Listed entries>
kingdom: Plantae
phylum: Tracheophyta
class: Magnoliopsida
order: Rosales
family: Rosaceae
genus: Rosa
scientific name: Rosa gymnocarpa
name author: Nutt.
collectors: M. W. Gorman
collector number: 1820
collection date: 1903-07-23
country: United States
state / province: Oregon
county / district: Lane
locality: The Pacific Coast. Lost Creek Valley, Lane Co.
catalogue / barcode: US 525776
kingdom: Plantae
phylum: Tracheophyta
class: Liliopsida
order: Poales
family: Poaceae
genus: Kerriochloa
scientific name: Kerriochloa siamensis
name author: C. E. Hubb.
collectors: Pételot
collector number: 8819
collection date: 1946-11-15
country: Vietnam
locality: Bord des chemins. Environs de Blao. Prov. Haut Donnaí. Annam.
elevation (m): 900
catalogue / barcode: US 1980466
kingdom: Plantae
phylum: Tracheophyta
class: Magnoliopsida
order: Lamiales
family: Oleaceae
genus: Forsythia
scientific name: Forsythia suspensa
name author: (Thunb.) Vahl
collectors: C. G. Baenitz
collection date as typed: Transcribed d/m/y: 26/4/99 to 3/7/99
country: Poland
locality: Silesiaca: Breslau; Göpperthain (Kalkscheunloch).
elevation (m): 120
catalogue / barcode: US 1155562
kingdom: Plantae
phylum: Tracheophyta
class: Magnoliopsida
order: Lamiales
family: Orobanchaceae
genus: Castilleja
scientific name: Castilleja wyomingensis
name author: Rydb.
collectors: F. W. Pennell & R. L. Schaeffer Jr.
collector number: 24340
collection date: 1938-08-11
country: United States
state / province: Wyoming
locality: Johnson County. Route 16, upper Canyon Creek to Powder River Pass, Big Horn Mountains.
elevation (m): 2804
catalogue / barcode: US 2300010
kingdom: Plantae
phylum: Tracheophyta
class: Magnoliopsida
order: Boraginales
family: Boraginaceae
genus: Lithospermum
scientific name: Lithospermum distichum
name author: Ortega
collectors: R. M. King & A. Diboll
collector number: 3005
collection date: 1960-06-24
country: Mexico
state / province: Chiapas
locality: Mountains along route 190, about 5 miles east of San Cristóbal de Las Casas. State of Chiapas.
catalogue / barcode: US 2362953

What you are asked to do> Could you set out every line of the items above as a single numbered list, skipping any blank lines?

The response>
1. kingdom: Plantae
2. phylum: Tracheophyta
3. class: Magnoliopsida
4. order: Rosales
5. family: Rosaceae
6. genus: Rosa
7. scientific name: Rosa gymnocarpa
8. name author: Nutt.
9. collectors: M. W. Gorman
10. collector number: 1820
11. collection date: 1903-07-23
12. country: United States
13. state / province: Oregon
14. county / district: Lane
15. locality: The Pacific Coast. Lost Creek Valley, Lane Co.
16. catalogue / barcode: US 525776
17. kingdom: Plantae
18. phylum: Tracheophyta
19. class: Liliopsida
20. order: Poales
21. family: Poaceae
22. genus: Kerriochloa
23. scientific name: Kerriochloa siamensis
24. name author: C. E. Hubb.
25. collectors: Pételot
26. collector number: 8819
27. collection date: 1946-11-15
28. country: Vietnam
29. locality: Bord des chemins. Environs de Blao. Prov. Haut Donnaí. Annam.
30. elevation (m): 900
31. catalogue / barcode: US 1980466
32. kingdom: Plantae
33. phylum: Tracheophyta
34. class: Magnoliopsida
35. order: Lamiales
36. family: Oleaceae
37. genus: Forsythia
38. scientific name: Forsythia suspensa
39. name author: (Thunb.) Vahl
40. collectors: C. G. Baenitz
41. collection date as typed: Transcribed d/m/y: 26/4/99 to 3/7/99
42. country: Poland
43. locality: Silesiaca: Breslau; Göpperthain (Kalkscheunloch).
44. elevation (m): 120
45. catalogue / barcode: US 1155562
46. kingdom: Plantae
47. phylum: Tracheophyta
48. class: Magnoliopsida
49. order: Lamiales
50. family: Orobanchaceae
51. genus: Castilleja
52. scientific name: Castilleja wyomingensis
53. name author: Rydb.
54. collectors: F. W. Pennell & R. L. Schaeffer Jr.
55. collector number: 24340
56. collection date: 1938-08-11
57. country: United States
58. state / province: Wyoming
59. locality: Johnson County. Route 16, upper Canyon Creek to Powder River Pass, Big Horn Mountains.
60. elevation (m): 2804
61. catalogue / barcode: US 2300010
62. kingdom: Plantae
63. phylum: Tracheophyta
64. class: Magnoliopsida
65. order: Boraginales
66. family: Boraginaceae
67. genus: Lithospermum
68. scientific name: Lithospermum distichum
69. name author: Ortega
70. collectors: R. M. King & A. Diboll
71. collector number: 3005
72. collection date: 1960-06-24
73. country: Mexico
74. state / province: Chiapas
75. locality: Mountains along route 190, about 5 miles east of San Cristóbal de Las Casas. State of Chiapas.
76. catalogue / barcode: US 2362953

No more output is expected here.